About this exercise
Find each line below containing the word "time" and copy it.
********************
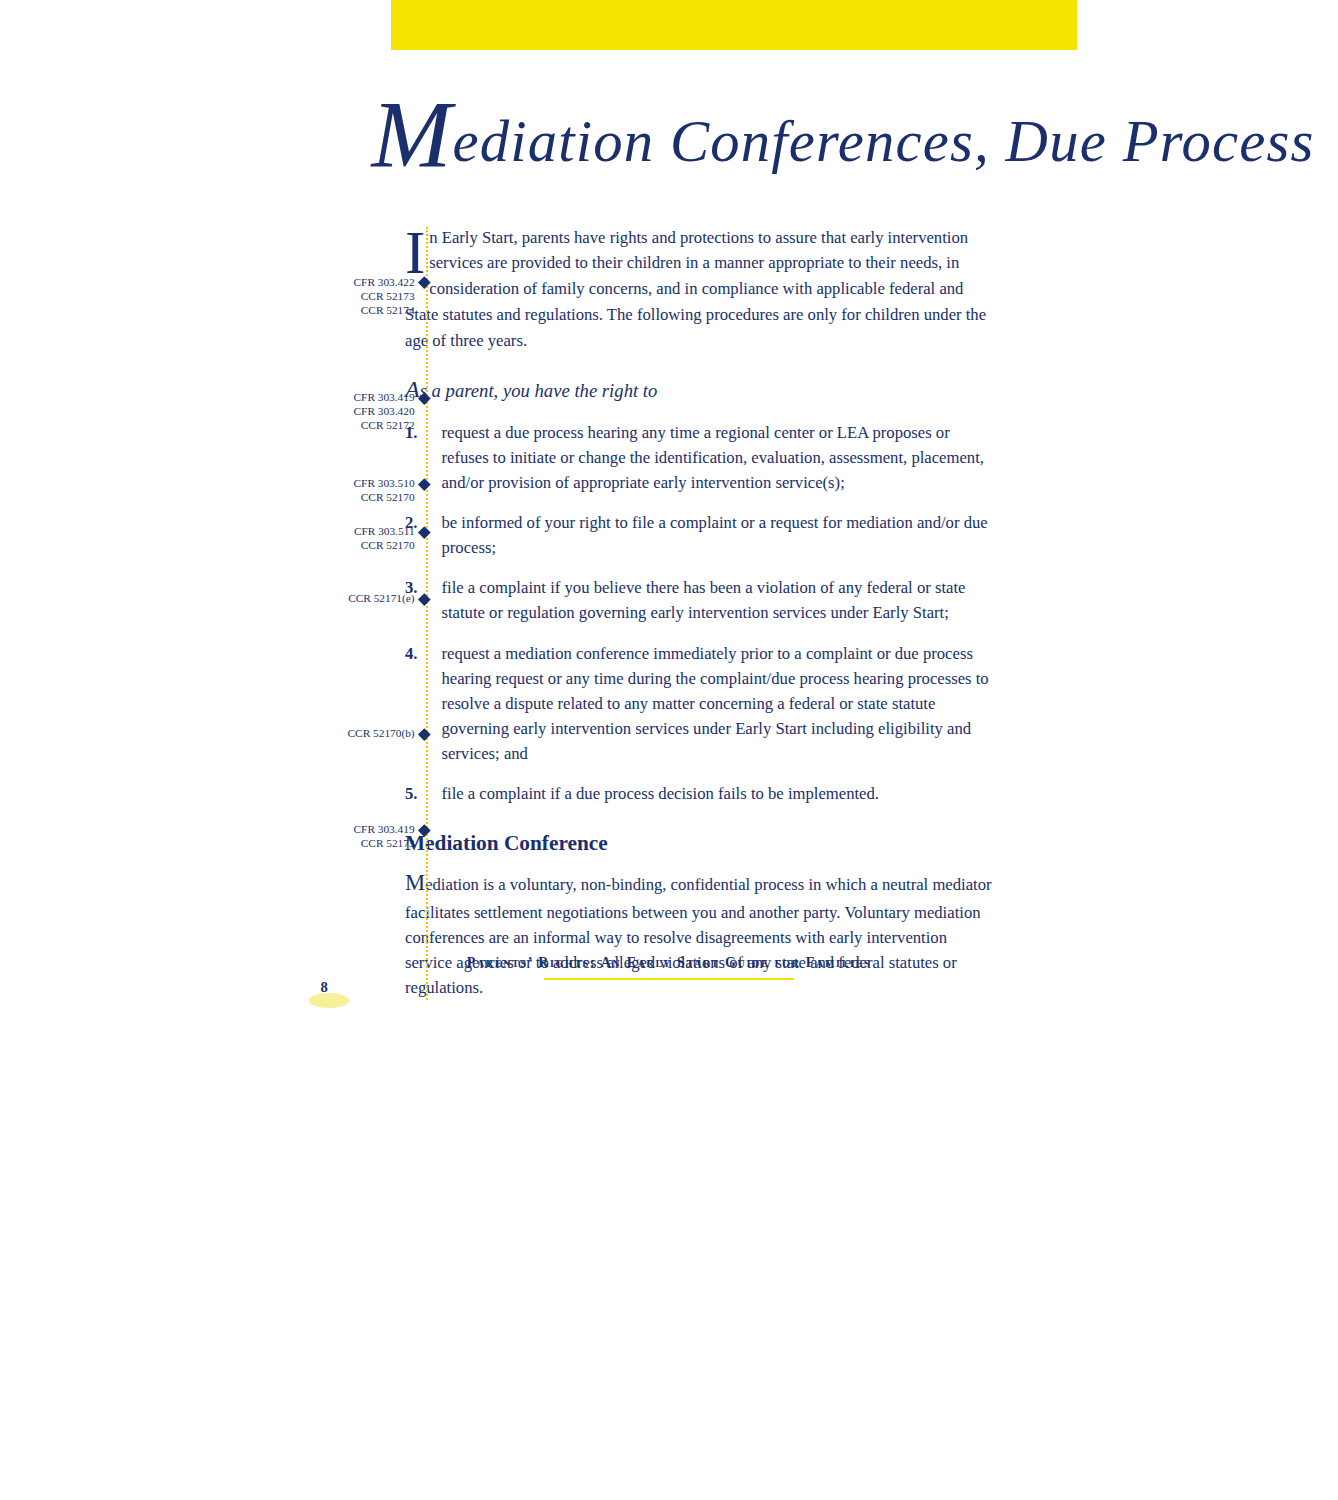Mediation Conferences, Due Process
CFR 303.422
CCR 52173
CCR 52174
CFR 303.419
CFR 303.420
CCR 52172
CFR 303.510
CCR 52170
CFR 303.511
CCR 52170
CCR 52171(e)
CCR 52170(b)
CFR 303.419
CCR 52173
In Early Start, parents have rights and protections to assure that early intervention services are provided to their children in a manner appropriate to their needs, in consideration of family concerns, and in compliance with applicable federal and State statutes and regulations. The following procedures are only for children under the age of three years.
As a parent, you have the right to
1. request a due process hearing any time a regional center or LEA proposes or refuses to initiate or change the identification, evaluation, assessment, placement, and/or provision of appropriate early intervention service(s);
2. be informed of your right to file a complaint or a request for mediation and/or due process;
3. file a complaint if you believe there has been a violation of any federal or state statute or regulation governing early intervention services under Early Start;
4. request a mediation conference immediately prior to a complaint or due process hearing request or any time during the complaint/due process hearing processes to resolve a dispute related to any matter concerning a federal or state statute governing early intervention services under Early Start including eligibility and services; and
5. file a complaint if a due process decision fails to be implemented.
Mediation Conference
Mediation is a voluntary, non-binding, confidential process in which a neutral mediator facilitates settlement negotiations between you and another party. Voluntary mediation conferences are an informal way to resolve disagreements with early intervention service agencies or to address alleged violations of any state and federal statutes or regulations.
8
Parents’ Rights: An Early Start Guide for Families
********************
Task result
1. request a due process hearing any time a regional center or LEA proposes or refuses to initiate or change the identification, evaluation, assessment, placement, and/or provision of appropriate early intervention service(s);
4. request a mediation conference immediately prior to a complaint or due process hearing request or any time during the complaint/due process hearing processes to resolve a dispute related to any matter concerning a federal or state statute governing early intervention services under Early Start including eligibility and services; and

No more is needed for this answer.